Reputation: 6132
I'm working with a dataset, from which a subset has initial values and final values. I created an id
that lets me identify those observations, so after applying this:
df['aux']=df.duplicated(subset=['id'], keep=False)
df_dup=df_dup[df_dup.aux==True]
df_dup.sort_values(by='id').reset_index(inplace=True)
I get something like this:
index id status value
88 1 'initial' 8
95 1 'final' 12
63 2 'initial' 9
52 2 'final' 13
What I want to achieve is to replace the final value in the initial value:
index id status value
88 1 'initial' 12
95 1 'final' 12
63 2 'initial' 13
52 2 'final' 13
I tried several things, my last attempt was this:
df_dup[df_dup.status=='initial'].reset_index().value= \
df_dup[df_dup.status=='final'].reset_index().value
But that fills initial
values with nan
:
index id status value
88 1 'initial' nan
95 1 'final' 12
63 2 'initial' nan
52 2 'final' 13
What am I missing? Thanks
Upvotes: 2
Views: 45
Reputation: 323226
Without groupby
and base on your drop_duplicates
df.value=df.id.map(df.drop_duplicates('id',keep='last').set_index('id').value)

----------

▸ Questions
1. List every column heading used in the tables of the forum thread.
2. In the forum thread, what do the initial values become after the asker's last attempt?
3. From the forum thread, write out the part that opens with the words containing "Reputation: 6132" and closes with "df_dup.sort_values(by='id').reset_index(inplace=True)".
Rely only on the forum thread; the data plays no part.

▸ Record set
----------

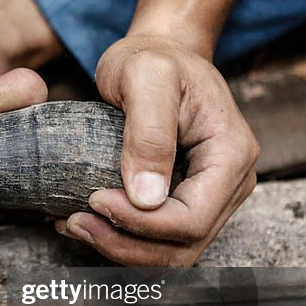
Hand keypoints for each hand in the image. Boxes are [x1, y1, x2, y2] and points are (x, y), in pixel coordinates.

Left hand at [57, 35, 258, 265]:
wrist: (161, 53)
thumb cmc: (154, 58)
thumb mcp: (146, 77)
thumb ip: (148, 134)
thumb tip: (147, 197)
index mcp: (231, 154)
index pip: (193, 219)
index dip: (142, 223)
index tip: (93, 198)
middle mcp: (230, 182)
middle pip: (184, 245)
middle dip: (126, 244)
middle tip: (75, 222)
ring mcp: (212, 196)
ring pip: (172, 252)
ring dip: (121, 248)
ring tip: (74, 225)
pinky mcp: (187, 200)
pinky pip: (159, 238)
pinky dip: (122, 238)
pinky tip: (87, 222)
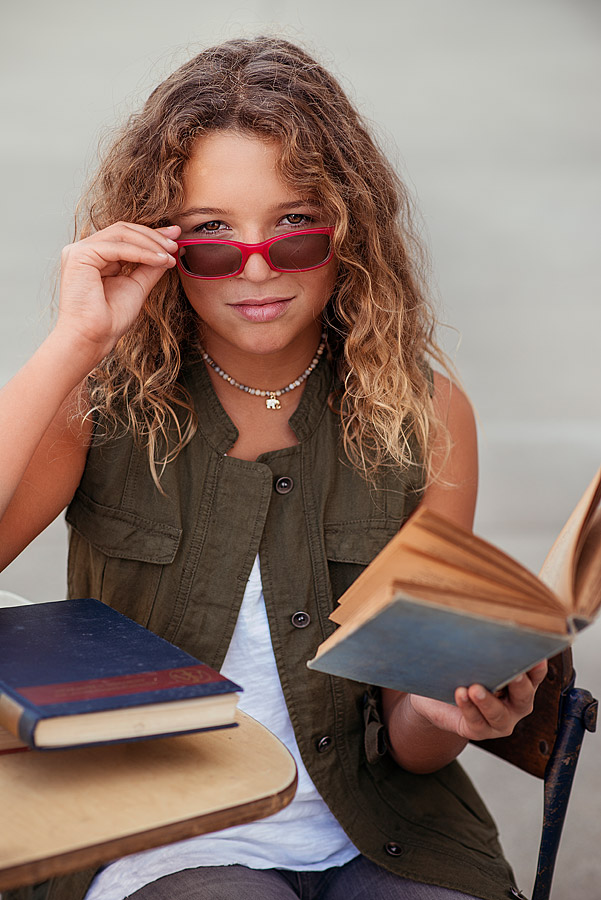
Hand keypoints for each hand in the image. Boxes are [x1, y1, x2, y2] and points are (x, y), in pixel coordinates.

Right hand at [56, 222, 180, 360]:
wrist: (93, 338)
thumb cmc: (110, 319)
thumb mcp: (137, 286)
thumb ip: (149, 267)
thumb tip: (168, 252)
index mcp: (95, 257)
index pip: (125, 237)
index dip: (151, 235)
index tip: (175, 237)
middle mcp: (84, 250)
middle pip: (123, 230)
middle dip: (153, 235)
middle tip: (176, 241)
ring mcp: (79, 251)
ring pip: (121, 234)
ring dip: (150, 243)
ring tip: (170, 255)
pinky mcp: (80, 255)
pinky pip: (118, 248)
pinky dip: (142, 253)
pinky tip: (160, 260)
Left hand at [409, 660, 547, 741]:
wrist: (437, 699)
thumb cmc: (461, 673)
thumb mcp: (475, 659)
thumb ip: (486, 648)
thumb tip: (486, 624)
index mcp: (521, 682)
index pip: (536, 673)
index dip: (538, 665)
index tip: (536, 655)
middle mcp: (516, 704)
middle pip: (524, 696)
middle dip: (519, 684)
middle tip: (513, 673)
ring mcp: (500, 721)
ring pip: (498, 714)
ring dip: (487, 701)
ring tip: (475, 689)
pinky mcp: (479, 730)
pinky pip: (475, 721)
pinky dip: (467, 707)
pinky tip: (460, 694)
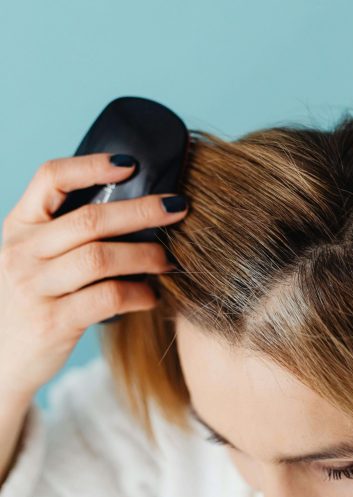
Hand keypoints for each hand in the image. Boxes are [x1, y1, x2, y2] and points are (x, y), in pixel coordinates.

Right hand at [0, 153, 187, 400]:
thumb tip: (137, 213)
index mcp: (20, 225)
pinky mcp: (52, 322)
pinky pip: (106, 298)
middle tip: (178, 208)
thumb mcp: (35, 258)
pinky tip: (151, 295)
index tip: (131, 164)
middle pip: (89, 220)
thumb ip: (67, 235)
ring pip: (100, 257)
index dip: (91, 165)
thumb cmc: (33, 298)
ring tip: (168, 260)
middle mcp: (22, 251)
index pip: (50, 177)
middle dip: (141, 211)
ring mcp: (34, 287)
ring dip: (144, 255)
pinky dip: (138, 294)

----------

▸ Answers to the tasks
1. index, id, status, value

2. They are filled with nan.

3.
Reputation: 6132
I'm working with a dataset, from which a subset has initial values and final values. I created an id
that lets me identify those observations, so after applying this:
df['aux']=df.duplicated(subset=['id'], keep=False)
df_dup=df_dup[df_dup.aux==True]
df_dup.sort_values(by='id').reset_index(inplace=True)